There have been 4,860 COVID-related deaths in NSW in the last 12 months, 10 times higher than the first 18 months of the pandemic (495).
About 40 COVID-related deaths were recorded in the last week.
The Australian Bureau of Statistics estimated that there were 13,524 more deaths this year (17 per cent) over the long-term baseline by the end of June.
Much harder to measure has been the impact on the mental health of the population.
Maree Teesson, a mental health researcher from the University of Sydney, said young people aged between 16 and 25, especially young women, had borne the brunt of the pandemic.
“Devastatingly, 40 per cent of 16 to 25 year-olds reported anxiety disorder, or depressive disorder or substance abuse disorder in the last 12 months, and that’s double the rates that we’re seeing 15 years ago,” she said.
Economic inequalities created by the pandemic particularly hit young Australians, she said, along with the effect of lockdowns.
Professor Martiniuk said everyone, but particularly healthcare workers, were tired after more than two years of the pandemic.
“People are very burnt out, really, reserves are low, in terms of dealing with any kind of hardship, and some people continuing to do it tough," she said.

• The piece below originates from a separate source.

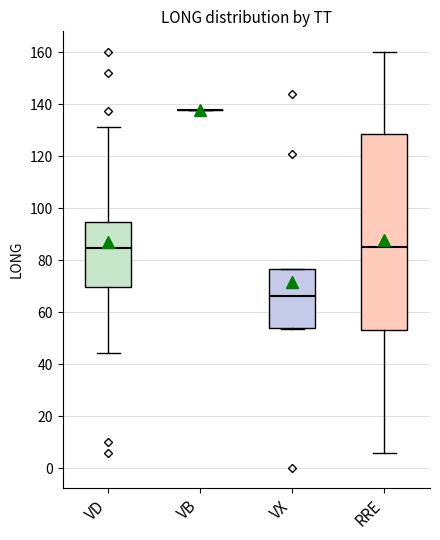

Which box is the tallest, from its lower edge to its upper edge?

RRE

World Health Organization director-general Tedros Adhanom Ghebreyesu said in mid-September that weekly reported deaths had been the lowest since March 2020.
“We are not there yet but the end is in sight,” he said.
Professor Martiniuk said Australians should “applaud ourselves for having done the really hard yards” but warned the pandemic was not over yet.
“The reality is, and I’m not a doomsayer, but the reality is we could easily see a new variant that changes it all again,” she said.